Петровна, всхлипывая, раздавала соседским детям карамельки и житейскую мудрость. О том, что кутью надо есть обязательно, а не дуть один компот из гранёных стаканов. О том, что нельзя смеяться, сидеть надо тихо, и уступить место новому, кто подойдёт. Клава была добрая, её помянуть захотят многие, да и Виктора вот уважить… Как он теперь с мальчонкой-то?!
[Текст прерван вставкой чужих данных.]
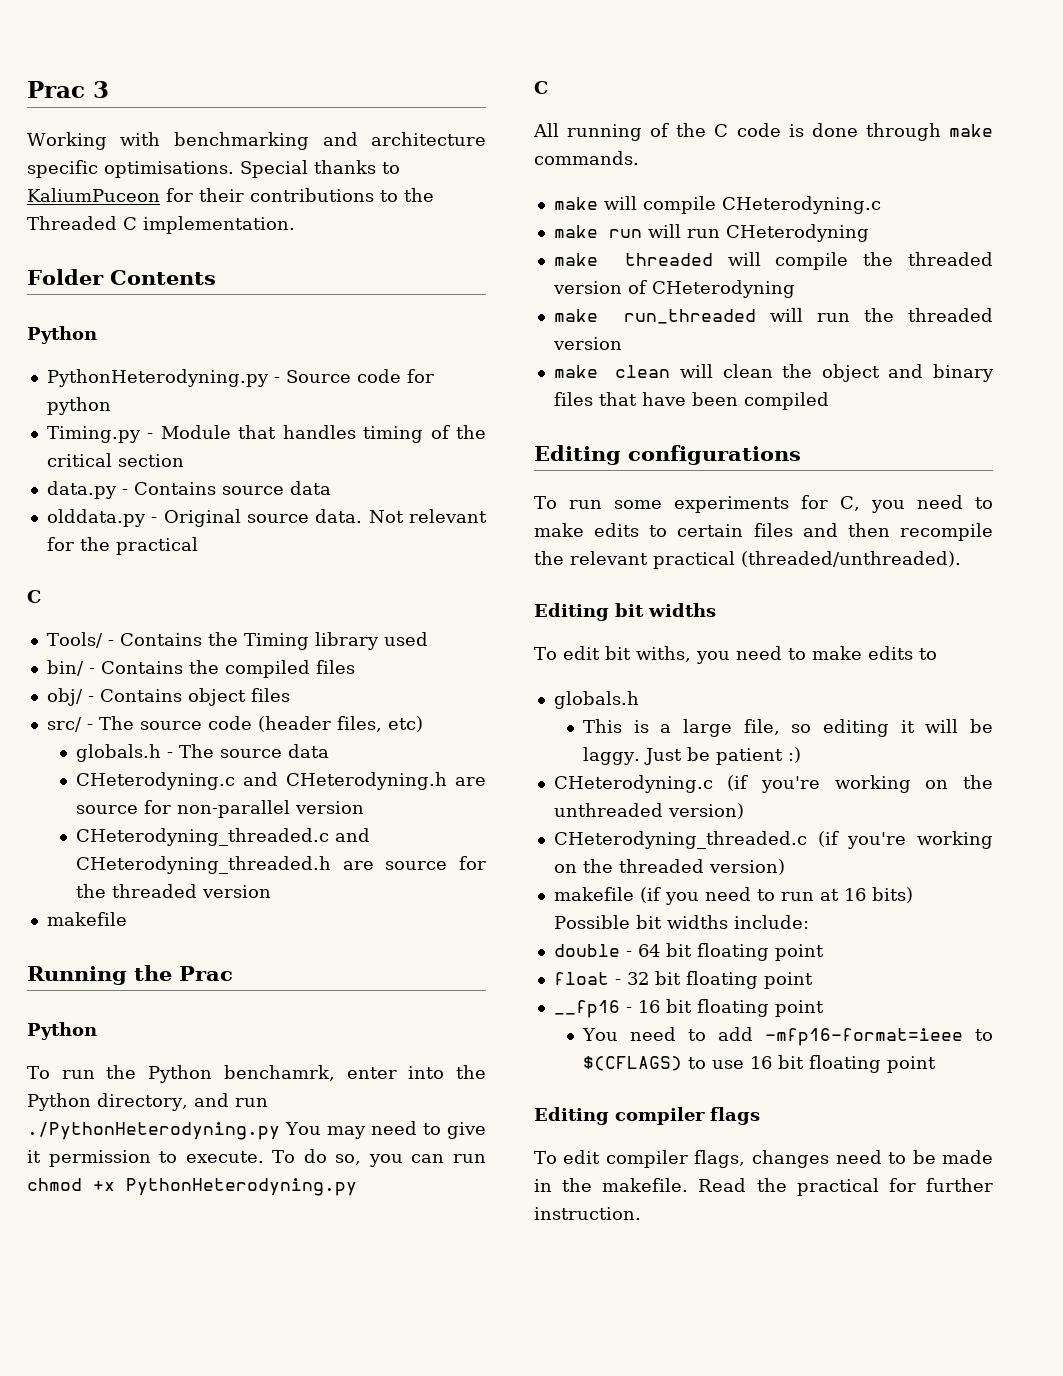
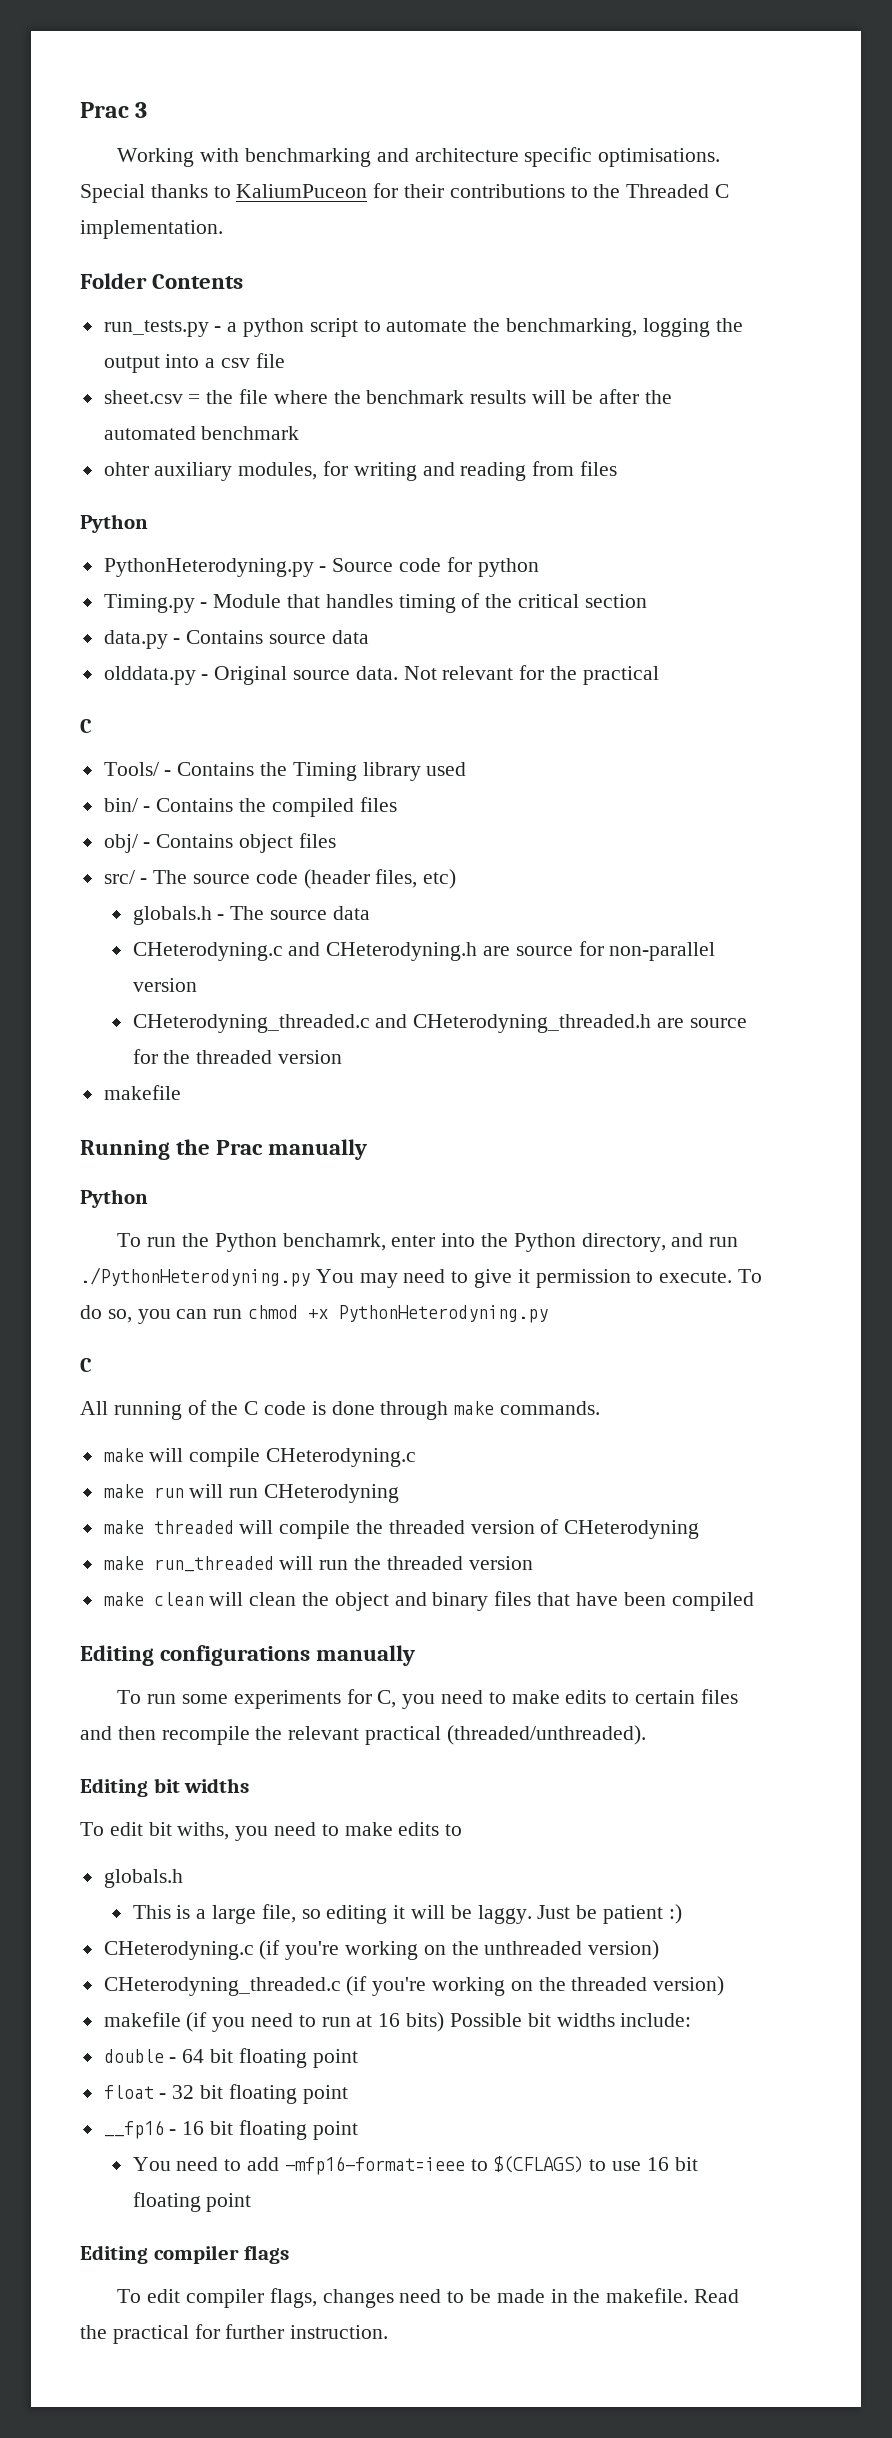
(216, 277) none -> [103,318,743,337] [103,353,285,373] [103,389,672,404] [103,426,300,440] [103,461,618,481] // run_tests.py - a python script to automate the benchmarking, logging the output into a csv file // sheet.csv = the file where the benchmark results will be after the automated benchmark // ohter auxiliary modules, for writing and reading from files
(233, 973) none -> [268,1139,368,1160] manually
(801, 455) none -> [316,1645,416,1666] manually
– Сколько ей было? – неожиданно сзади раздался голос Раи. Поставив коричневый чемодан на скамейку, тётя притянула меня к себе и чмокнула в макушку. – Здравствуй, Полечка.
– Тридцать пять. За полгода сгорела, – к разговору охотно подключилась соседка из дома напротив. Вместе с Петровной она накрывала на стол, принимая из тех же окон, откуда до этого доставали столы, большие кастрюли с салатом и варёной картошкой. Ещё две женщины у стола раскладывали кутью по глубоким тарелкам и рвали свежие лепёшки – только с базара – крупными ломтями. Рядом хмурый Виктор пересчитывал бутылки «Столичной», братья его с тремя соседскими мужиками нервно топтались поодаль, дымя «Беломором». Из окна второго этажа, пристроившись между обгрызенных красных гераней, скорбно смотрел упитанный рыжий кот.